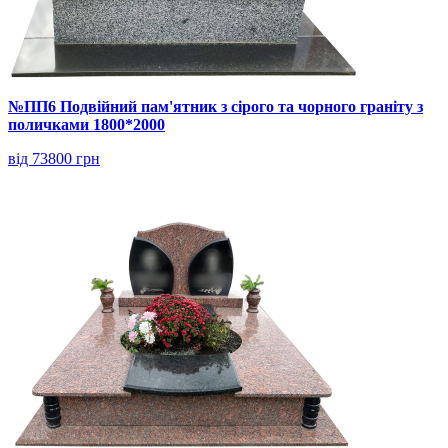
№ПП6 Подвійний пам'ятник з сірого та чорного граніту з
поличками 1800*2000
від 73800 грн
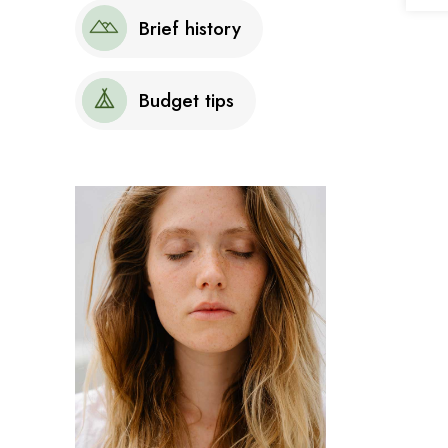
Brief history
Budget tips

-=-=-

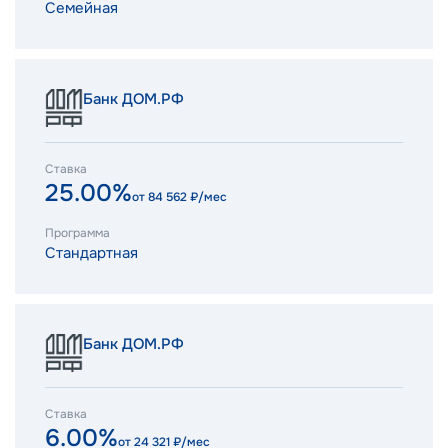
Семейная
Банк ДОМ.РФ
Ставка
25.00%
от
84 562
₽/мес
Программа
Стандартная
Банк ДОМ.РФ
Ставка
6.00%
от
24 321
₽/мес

-=-=-

## Exercise
Find where the line with "чорного граніту з" sits in the material above and where the line with "Budget tips" sits. Set down exactly the lines from the first to the second, both included and nothing else, without pictures.

## The answer
№ПП6 Подвійний пам'ятник з сірого та чорного граніту з
поличками 1800*2000
від 73800 грн
Brief history
Budget tips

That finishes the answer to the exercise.